Monday, February 01, 2016

Wordpress vulnerabilities seem to invite "ISIS-related" hacks


There are numerous reports on the web that Wordpress sites have been vulnerable to hacks, especially related to radical Islam (for want of a better name), that is, ISIS.

Nick Fogle has a detailed post (no date) of how he solved one hack, and the technical knowledge required is considerable, although a lot of it is basic Unix, link.

In fact, on April 7, 2015 the FBI posted an advisory about Wordpress vulnerabilities lead to hacks of some sites purported to be by ISIS, but likely to be domestic imitators.  Many of the vulnerabilities are related to “themes” and maintaining security updates from Wordpress (even automating them) is considered essential.  Wordpress often puts out new versions of the basic engine to fix possible vulnerabilities, just as Microsoft does.  Wordpress sites are different from Blogger in that a copy of Wordpress lives on the customer’s rented space.

Zdnet has a story explaining which obsolete plug-ins are most vulnerable, and says that Google has blacklisted about 10000 sites from its engine because of malware.

The Huffington Post has a story on some purported attacks.

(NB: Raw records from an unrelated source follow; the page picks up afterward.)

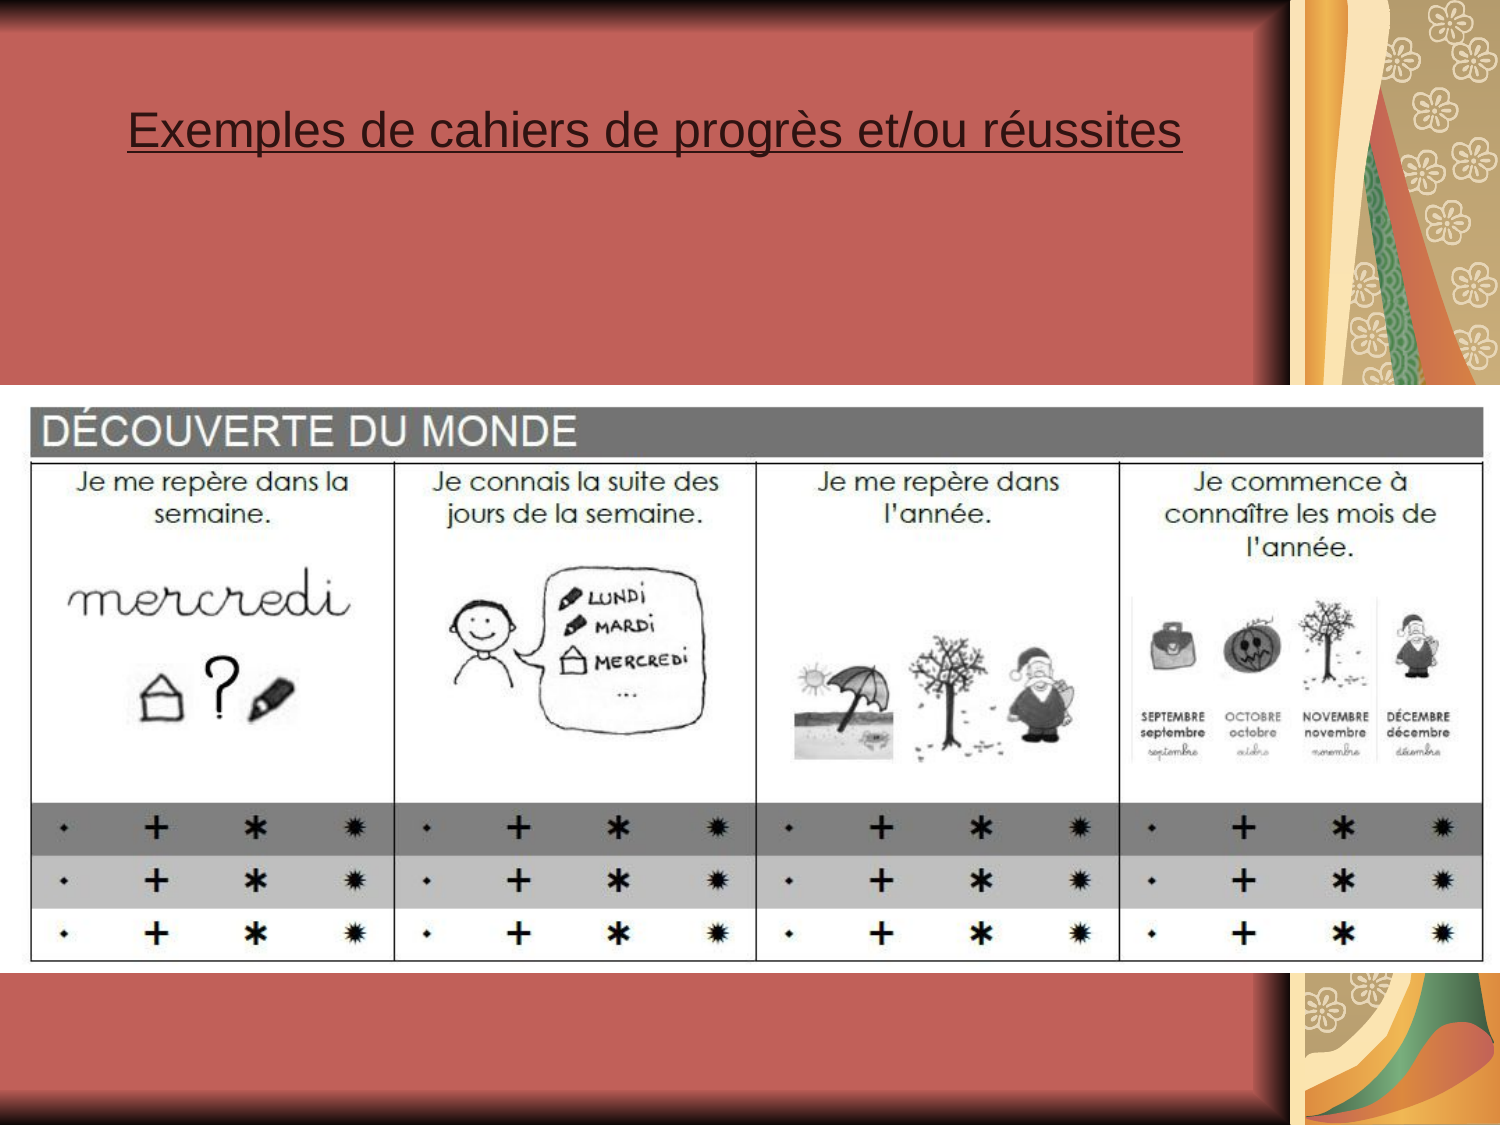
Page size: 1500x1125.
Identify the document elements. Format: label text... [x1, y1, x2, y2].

picture [0, 145, 1500, 973]
text_box Exemples de cahiers de progrès et/ou réussites [112, 90, 1198, 166]
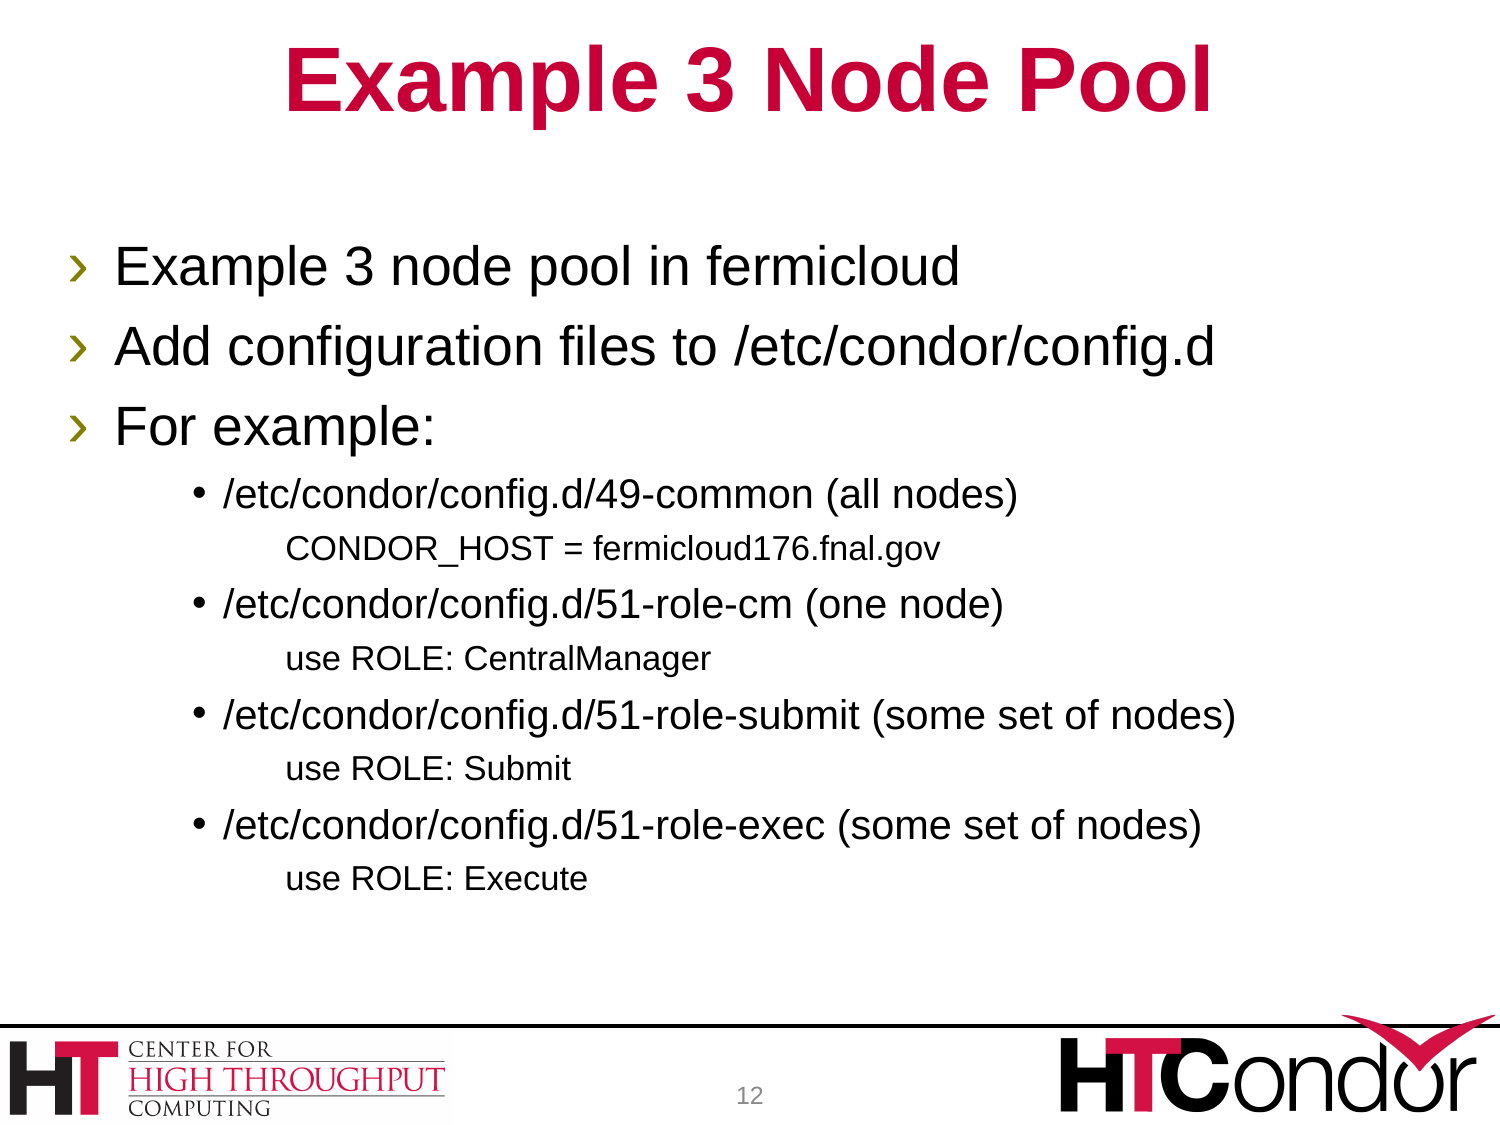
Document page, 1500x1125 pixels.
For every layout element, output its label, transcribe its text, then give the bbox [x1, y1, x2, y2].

text_box <number> [575, 1065, 926, 1125]
picture [1055, 1014, 1500, 1119]
picture [0, 1029, 454, 1125]
title Example 3 Node Pool [0, 0, 1500, 150]
list Example 3 node pool in fermicloud Add configuration files to /etc/condor/config.d For example: /etc/condor/config.d/49-common (all nodes) CONDOR_HOST = fermicloud176.fnal.gov /etc/condor/config.d/51-role-cm (one node) use ROLE: CentralManager /etc/condor/config.d/51-role-submit (some set of nodes) use ROLE: Submit /etc/condor/config.d/51-role-exec (some set of nodes) use ROLE: Execute [52, 222, 1431, 916]
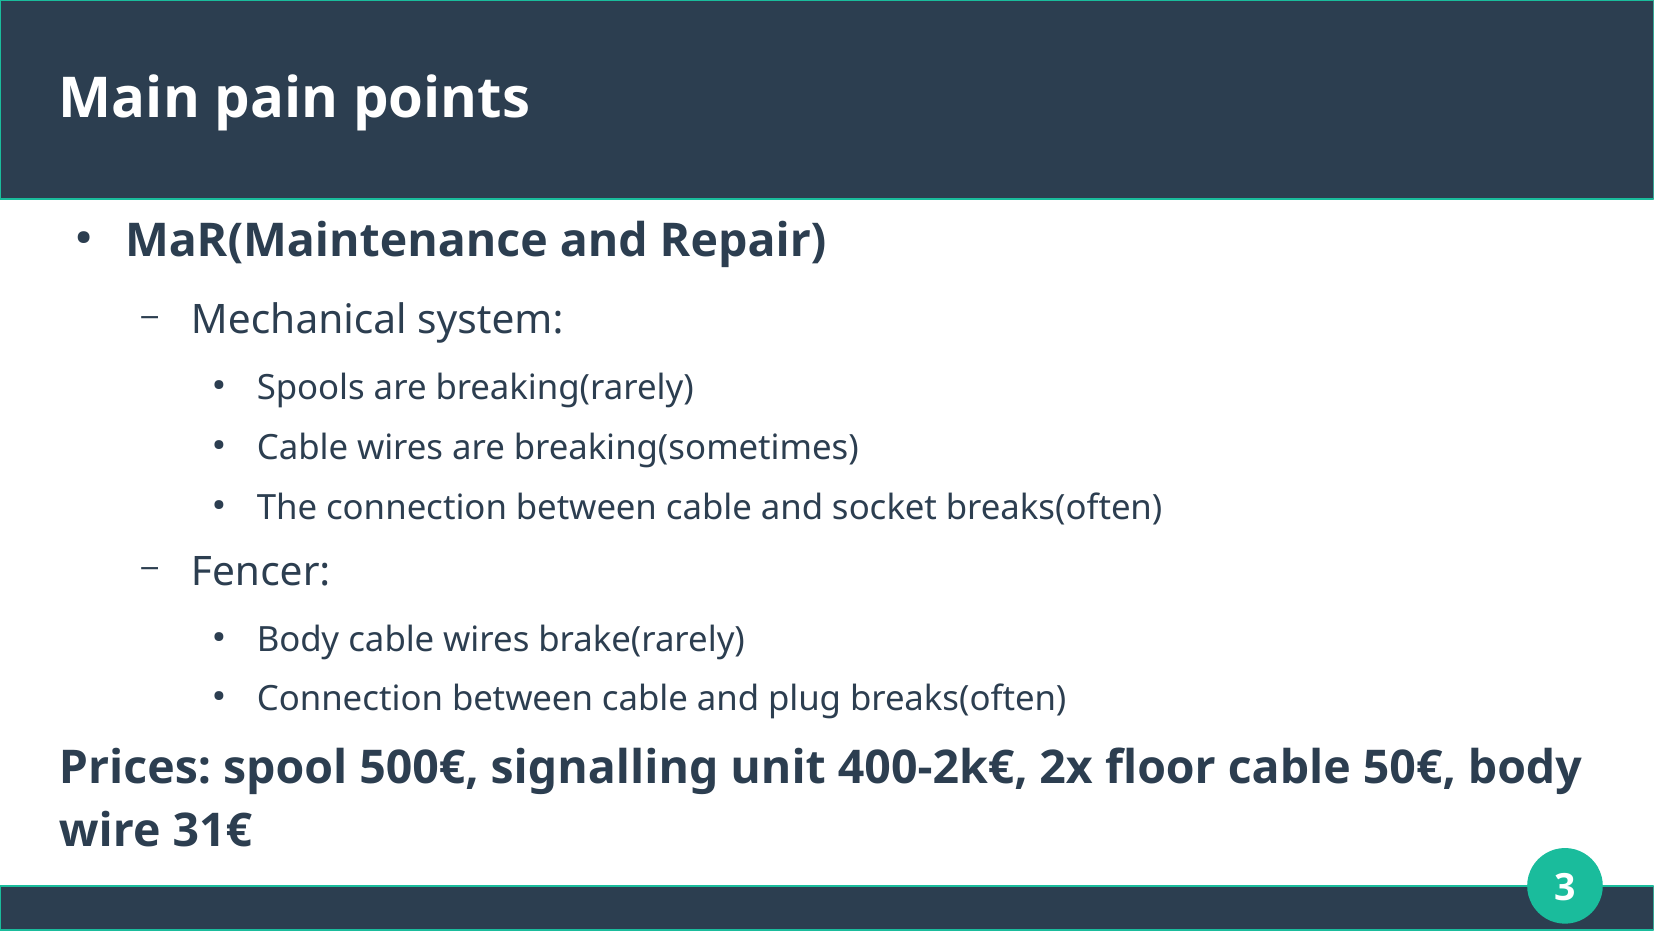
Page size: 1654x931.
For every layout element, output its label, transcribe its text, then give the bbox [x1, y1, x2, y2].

list MaR(Maintenance and Repair) Mechanical system: Spools are breaking(rarely) Cable wires are breaking(sometimes) The connection between cable and socket breaks(often) Fencer: Body cable wires brake(rarely) Connection between cable and plug breaks(often) Prices: spool 500€, signalling unit 400-2k€, 2x floor cable 50€, body wire 31€ [59, 206, 1595, 864]
title Main pain points [59, 37, 1595, 155]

 A real attack from an overseas enemy (as with the North Korean hack on Sony) could have national security implications, even if it seems improbable for an average small user.  After 9/11, there were concerns that enemies could place steganographic instructions on amateur websites, but this has not happened much.  I haven't heard of prosecutions of website owners "framed" for possessing some sort of unlawful content (whether child pornography or support for a foreign enemy) but it sounds like something a determined enemy could conceivably pull off.  The idea of "mens rea" could possibly be critical.

Update: February 3

eWeek explains the security fixes in the new WordPress 4.4.2 update here.  Wordpress has its own explanation here.